*** DATASET EXCERPTS Section Begins ***

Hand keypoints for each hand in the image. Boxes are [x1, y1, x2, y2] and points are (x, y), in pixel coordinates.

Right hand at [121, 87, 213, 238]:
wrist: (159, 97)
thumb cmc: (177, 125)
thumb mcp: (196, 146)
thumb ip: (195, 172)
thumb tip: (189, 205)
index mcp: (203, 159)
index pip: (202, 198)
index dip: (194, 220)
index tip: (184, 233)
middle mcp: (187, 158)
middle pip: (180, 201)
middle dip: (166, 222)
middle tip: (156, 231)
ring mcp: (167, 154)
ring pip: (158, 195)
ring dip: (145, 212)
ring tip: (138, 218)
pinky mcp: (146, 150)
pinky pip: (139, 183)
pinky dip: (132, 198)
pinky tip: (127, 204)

*** DATASET EXCERPTS Section Ends ***
*** DATASET EXCERPTS Section Begins ***

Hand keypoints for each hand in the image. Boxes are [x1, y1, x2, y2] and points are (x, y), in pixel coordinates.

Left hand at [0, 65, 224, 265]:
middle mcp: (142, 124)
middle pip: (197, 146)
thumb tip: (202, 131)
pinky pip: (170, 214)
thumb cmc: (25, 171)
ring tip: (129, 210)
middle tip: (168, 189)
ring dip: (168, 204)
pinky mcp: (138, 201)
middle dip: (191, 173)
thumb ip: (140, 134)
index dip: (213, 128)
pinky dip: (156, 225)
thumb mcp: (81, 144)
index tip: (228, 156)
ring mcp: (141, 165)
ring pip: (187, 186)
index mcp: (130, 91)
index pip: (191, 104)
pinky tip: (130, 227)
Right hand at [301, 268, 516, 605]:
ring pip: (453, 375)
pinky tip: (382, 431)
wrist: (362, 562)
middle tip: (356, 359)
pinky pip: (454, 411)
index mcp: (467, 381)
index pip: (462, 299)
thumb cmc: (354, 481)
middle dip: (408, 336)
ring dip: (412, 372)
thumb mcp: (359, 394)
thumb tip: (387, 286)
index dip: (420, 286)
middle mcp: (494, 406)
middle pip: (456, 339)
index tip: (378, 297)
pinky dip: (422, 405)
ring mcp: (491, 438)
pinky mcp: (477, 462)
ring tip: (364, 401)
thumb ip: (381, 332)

*** DATASET EXCERPTS Section Ends ***

YOUR GOAL: Scan the entries above for the line containing "thumb mcp: (196, 146)", and copy it and all lines after it exactly, down to and including the line containing "pinky tip: (127, 204)".

ANSWER TO THIS TASK:
thumb mcp: (196, 146)
thumb ip: (195, 172)
thumb tip: (189, 205)
index mcp: (203, 159)
index pip: (202, 198)
index dip: (194, 220)
index tip: (184, 233)
middle mcp: (187, 158)
middle pip: (180, 201)
middle dip: (166, 222)
middle tip: (156, 231)
ring mcp: (167, 154)
ring pip: (158, 195)
ring dip: (145, 212)
ring tip: (138, 218)
pinky mcp: (146, 150)
pinky pip: (139, 183)
pinky dip: (132, 198)
pinky tip: (127, 204)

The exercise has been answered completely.